<<<<

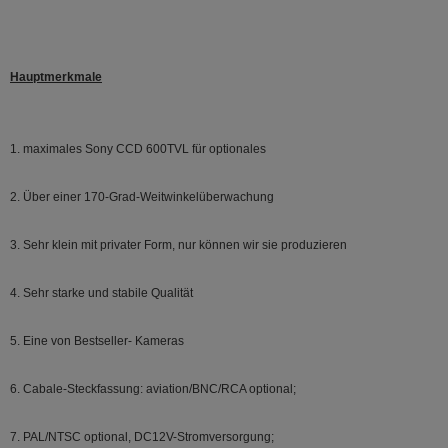
Hauptmerkmale
1. maximales Sony CCD 600TVL für optionales
2.
Über einer 170-Grad-Weitwinkelüberwachung
3.
Sehr klein mit privater Form, nur können wir sie produzieren
4.
Sehr starke und stabile Qualität
5.
Eine von Bestseller- Kameras
6.
Cabale-Steckfassung: aviation/BNC/RCA optional;
7.
PAL/NTSC optional, DC12V-Stromversorgung;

>>>>

If a line in the material above holds "Sehr", copy it.

Sehr klein mit privater Form, nur können wir sie produzieren
Sehr starke und stabile Qualität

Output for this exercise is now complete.